Littletown Remains The Small Town Villagers Always Desired

By David Simpson


1907

Historic times: Littletown Colliery Institute, built in 1907, was pulled down during the 1970s

Littletown came into being as a pit village following the opening of its colliery in 1831, but it never grew to the extent of neighbouring colliery villages like High Pittington and Sherburn Hill. There was one chapel, a pub and only a handful of colliery streets to house the miners.
The most northerly street was Moor View Cottages, once home to colliery officials and still standing today. These houses stood apart from four other colliery terraces that formed a quadrangle at the heart of the village. Here was Cross Street on the east side, leading to the chapel, Pit Row at the north near the colliery, Front Street facing out west across the main road towards Littletown House and Long Row at the south.

A large green field that effectively forms a village green now marks the site of the streets. If we face across the field towards the old chapel, we can imagine Front Street on the left alongside the main road and Cross Street on the right where there is now nothing more than a farm track leading to the chapel. Rather strangely this old track is still referred to as Cross Street on modern maps but there are no longer any houses.

All the old colliery terraces have gone. Plantation Avenue which now houses most of Littletown’s population is a street of mid twentieth century semi-detached houses built on the site of the former colliery terrace that was called Long Row in the 1850s and later referred to as Long Street.

At the corner of Long Street and the main road from Pittington to Haswell Plough stands the former Duke of York pub. Littletown’s first pub had been the Moor Hen and was in existence by the 1850s. One of its last publicans was Matthew Hepburn who was listed in a directory in 1894. It was in that year that Moor Hen was superseded by the newly built Duke of York, a little further along the road to the east. Three years after it was built, a trade directory states that the landlord of the Duke of York was Matthew Hepburn who clearly moved there from the earlier pub, which is no longer mentioned.

During this period the Littletown colliery manager was Wheldon Hepburn who was presumably a relative of the publican. The Duke of York continued to operate as a pub until quite recently, but it became a guest house only a few years ago and is now called Littletown Lodge.

A little farther to the south along the road from the former pub once stood yet another colliery terrace called Heather View. It was built later in the nineteenth century than the other terraces in the village and was separated from the Duke of York and the rest of the village by a school that stood in between. This was the Littletown Colliery School of 1874 and was built by the Earl of Durham.

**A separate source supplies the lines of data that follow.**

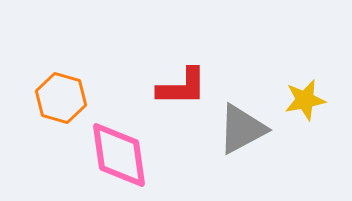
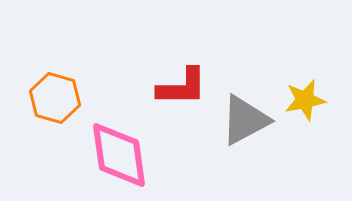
orange hexagon: moved 6 px left
gray triangle: moved 3 px right, 9 px up
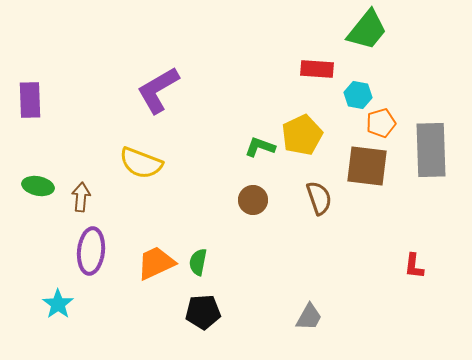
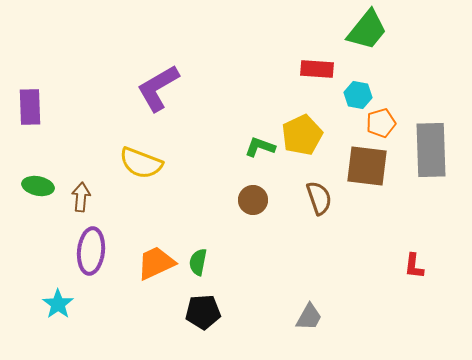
purple L-shape: moved 2 px up
purple rectangle: moved 7 px down
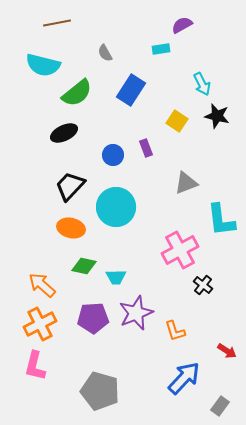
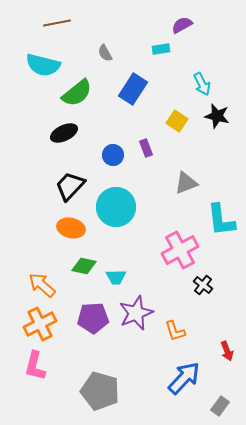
blue rectangle: moved 2 px right, 1 px up
red arrow: rotated 36 degrees clockwise
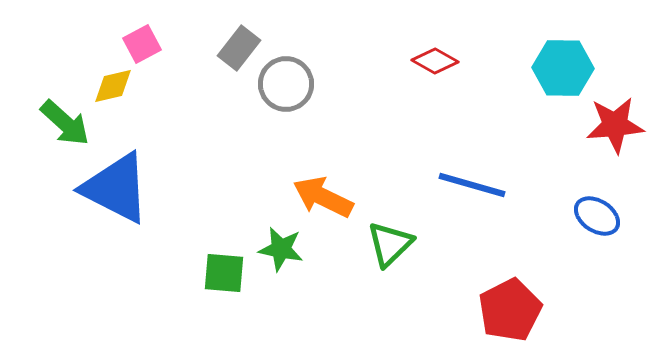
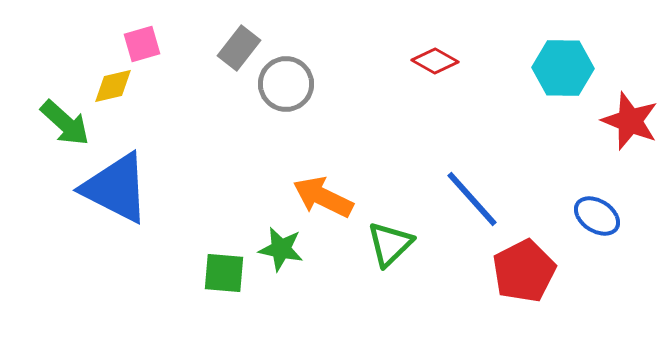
pink square: rotated 12 degrees clockwise
red star: moved 15 px right, 4 px up; rotated 26 degrees clockwise
blue line: moved 14 px down; rotated 32 degrees clockwise
red pentagon: moved 14 px right, 39 px up
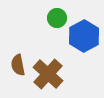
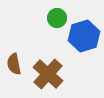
blue hexagon: rotated 12 degrees clockwise
brown semicircle: moved 4 px left, 1 px up
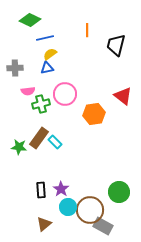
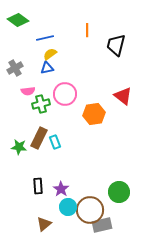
green diamond: moved 12 px left; rotated 10 degrees clockwise
gray cross: rotated 28 degrees counterclockwise
brown rectangle: rotated 10 degrees counterclockwise
cyan rectangle: rotated 24 degrees clockwise
black rectangle: moved 3 px left, 4 px up
gray rectangle: moved 1 px left, 1 px up; rotated 42 degrees counterclockwise
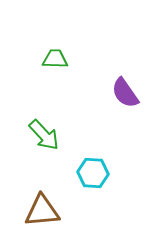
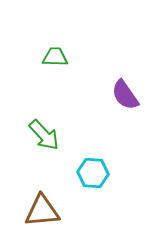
green trapezoid: moved 2 px up
purple semicircle: moved 2 px down
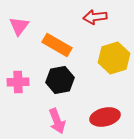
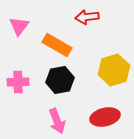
red arrow: moved 8 px left
yellow hexagon: moved 12 px down
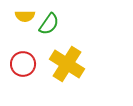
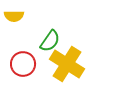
yellow semicircle: moved 11 px left
green semicircle: moved 1 px right, 17 px down
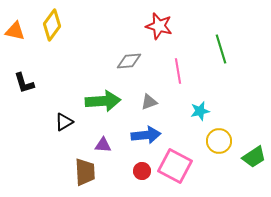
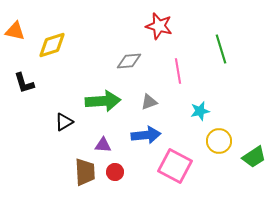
yellow diamond: moved 20 px down; rotated 36 degrees clockwise
red circle: moved 27 px left, 1 px down
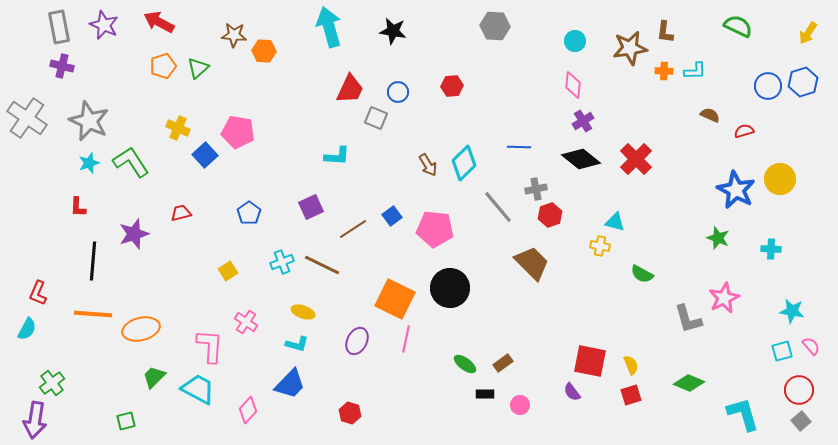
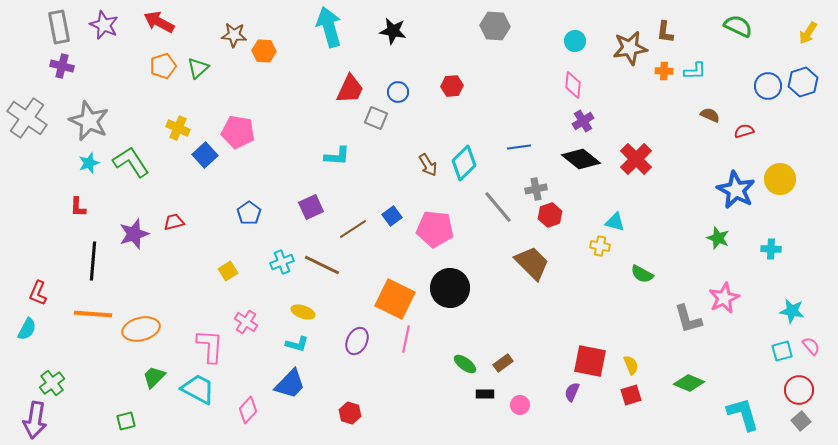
blue line at (519, 147): rotated 10 degrees counterclockwise
red trapezoid at (181, 213): moved 7 px left, 9 px down
purple semicircle at (572, 392): rotated 60 degrees clockwise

It might be expected that glorious heather moorland could be seen across the road from Heather View and the village school but for most of their life they both looked out directly onto the monstrous Sherburn Hill Pit heap. The lower slopes of the heap were just across the road from the school and it was perhaps precariously close in view of the disaster that beset the Welsh village of Aberfan in October 1966 when a coal pit collapsed onto the village and killed 116 children.


Pit Heap


Rooms with a view: Heather View, showing
the residents' view of Sherburn Hill pit heap

Sherburn Hill Colliery itself had closed only the year before this terrible event. In the interests of safety and scenery the Sherburn Hill heap was removed in 1969-70. It was as much a feature of Littletown’s landscape as it was of Sherburn Hill and it filled the countryside on the east-side of the road that linked the two villages. After a heavy snowfall the heap resembled an Alpine mountain and its height was such that views stretched out to sea from its summit.

Heather View and the school did not live to enjoy their newly uninterrupted view of the surrounding scenery for very long, as both were demolished during the 1970s. The Littletown Colliery Institute of 1907 was also pulled down during this decade of demolition. Situated near the pub, it once housed a reading room and billiard tables and was inscribed with the words Lambton Collieries Littletown Colliery Institute above the door.

These were by no means the earliest demolitions in the village. Front Street had been pulled down shortly before this time, so that all that was left of the village were better quality houses in Moor View Cottages and Plantation Avenue as well as the pub and old Wesleyan chapel.

The closure of Sherburn Hill pit, where many local miners worked, was a factor in the changes taking place at Littletown. Littletown Colliery had closed long ago, back in 1914 and Sherburn Hill’s colliery closure only served to emphasise the decay at Littletown. In fact in the sixties and seventies Littletown wasn’t perceived as a particularly desirable place to live. “Littletown isn’t a pretty place” wrote an Echo reporter on a visit in 1967, further remarking that people in neighbouring villages referred to it as the lost city. However, following the demolitions, the attraction of what remained was increasingly clear. Despite its lack of amenities Littletown’s lovely rural setting was quite clear and plans were put forward in 1985 for the building of 30 new houses opposite the Duke of York. However the people in this village of 54 people were strongly opposed to the plan and asserted their desire to remain little and so Littletown remains little to this day.